BRIEF:
Where the string "Barb" occurs in a line of the entries below, copy that line.

MATERIAL PROVIDED:
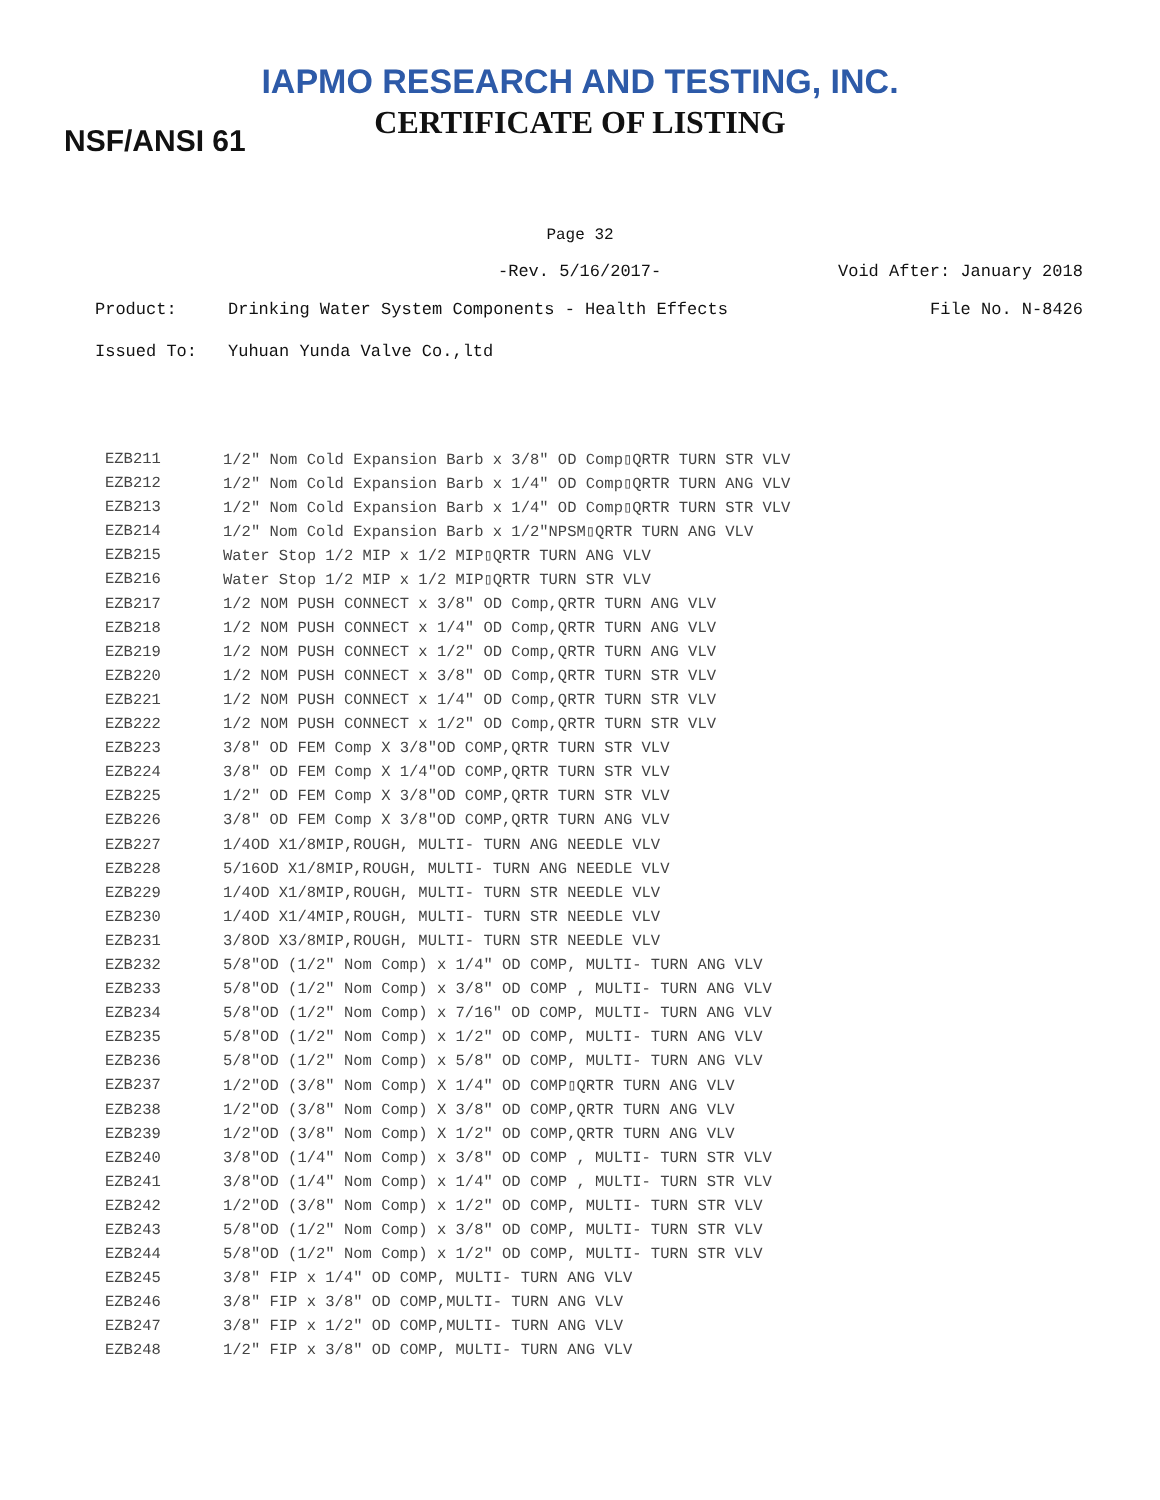IAPMO RESEARCH AND TESTING, INC.
CERTIFICATE OF LISTING NSF/ANSI 61
Page 32
-Rev. 5/16/2017- Void After: January 2018
Product: Drinking Water System Components - Health Effects File No. N-8426
Issued To: Yuhuan Yunda Valve Co.,ltd
| EZB211 | 1/2" Nom Cold Expansion Barb x 3/8" OD Comp▯QRTR TURN STR VLV |
| EZB212 | 1/2" Nom Cold Expansion Barb x 1/4" OD Comp▯QRTR TURN ANG VLV |
| EZB213 | 1/2" Nom Cold Expansion Barb x 1/4" OD Comp▯QRTR TURN STR VLV |
| EZB214 | 1/2" Nom Cold Expansion Barb x 1/2"NPSM▯QRTR TURN ANG VLV |
| EZB215 | Water Stop 1/2 MIP x 1/2 MIP▯QRTR TURN ANG VLV |
| EZB216 | Water Stop 1/2 MIP x 1/2 MIP▯QRTR TURN STR VLV |
| EZB217 | 1/2 NOM PUSH CONNECT x 3/8" OD Comp,QRTR TURN ANG VLV |
| EZB218 | 1/2 NOM PUSH CONNECT x 1/4" OD Comp,QRTR TURN ANG VLV |
| EZB219 | 1/2 NOM PUSH CONNECT x 1/2" OD Comp,QRTR TURN ANG VLV |
| EZB220 | 1/2 NOM PUSH CONNECT x 3/8" OD Comp,QRTR TURN STR VLV |
| EZB221 | 1/2 NOM PUSH CONNECT x 1/4" OD Comp,QRTR TURN STR VLV |
| EZB222 | 1/2 NOM PUSH CONNECT x 1/2" OD Comp,QRTR TURN STR VLV |
| EZB223 | 3/8" OD FEM Comp X 3/8"OD COMP,QRTR TURN STR VLV |
| EZB224 | 3/8" OD FEM Comp X 1/4"OD COMP,QRTR TURN STR VLV |
| EZB225 | 1/2" OD FEM Comp X 3/8"OD COMP,QRTR TURN STR VLV |
| EZB226 | 3/8" OD FEM Comp X 3/8"OD COMP,QRTR TURN ANG VLV |
| EZB227 | 1/4OD X1/8MIP,ROUGH, MULTI- TURN ANG NEEDLE VLV |
| EZB228 | 5/16OD X1/8MIP,ROUGH, MULTI- TURN ANG NEEDLE VLV |
| EZB229 | 1/4OD X1/8MIP,ROUGH, MULTI- TURN STR NEEDLE VLV |
| EZB230 | 1/4OD X1/4MIP,ROUGH, MULTI- TURN STR NEEDLE VLV |
| EZB231 | 3/8OD X3/8MIP,ROUGH, MULTI- TURN STR NEEDLE VLV |
| EZB232 | 5/8"OD (1/2" Nom Comp) x 1/4" OD COMP, MULTI- TURN ANG VLV |
| EZB233 | 5/8"OD (1/2" Nom Comp) x 3/8" OD COMP , MULTI- TURN ANG VLV |
| EZB234 | 5/8"OD (1/2" Nom Comp) x 7/16" OD COMP, MULTI- TURN ANG VLV |
| EZB235 | 5/8"OD (1/2" Nom Comp) x 1/2" OD COMP, MULTI- TURN ANG VLV |
| EZB236 | 5/8"OD (1/2" Nom Comp) x 5/8" OD COMP, MULTI- TURN ANG VLV |
| EZB237 | 1/2"OD (3/8" Nom Comp) X 1/4" OD COMP▯QRTR TURN ANG VLV |
| EZB238 | 1/2"OD (3/8" Nom Comp) X 3/8" OD COMP,QRTR TURN ANG VLV |
| EZB239 | 1/2"OD (3/8" Nom Comp) X 1/2" OD COMP,QRTR TURN ANG VLV |
| EZB240 | 3/8"OD (1/4" Nom Comp) x 3/8" OD COMP , MULTI- TURN STR VLV |
| EZB241 | 3/8"OD (1/4" Nom Comp) x 1/4" OD COMP , MULTI- TURN STR VLV |
| EZB242 | 1/2"OD (3/8" Nom Comp) x 1/2" OD COMP, MULTI- TURN STR VLV |
| EZB243 | 5/8"OD (1/2" Nom Comp) x 3/8" OD COMP, MULTI- TURN STR VLV |
| EZB244 | 5/8"OD (1/2" Nom Comp) x 1/2" OD COMP, MULTI- TURN STR VLV |
| EZB245 | 3/8" FIP x 1/4" OD COMP, MULTI- TURN ANG VLV |
| EZB246 | 3/8" FIP x 3/8" OD COMP,MULTI- TURN ANG VLV |
| EZB247 | 3/8" FIP x 1/2" OD COMP,MULTI- TURN ANG VLV |
| EZB248 | 1/2" FIP x 3/8" OD COMP, MULTI- TURN ANG VLV |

EXPECTED ANSWER:
| EZB211 | 1/2" Nom Cold Expansion Barb x 3/8" OD Comp▯QRTR TURN STR VLV |
| EZB212 | 1/2" Nom Cold Expansion Barb x 1/4" OD Comp▯QRTR TURN ANG VLV |
| EZB213 | 1/2" Nom Cold Expansion Barb x 1/4" OD Comp▯QRTR TURN STR VLV |
| EZB214 | 1/2" Nom Cold Expansion Barb x 1/2"NPSM▯QRTR TURN ANG VLV |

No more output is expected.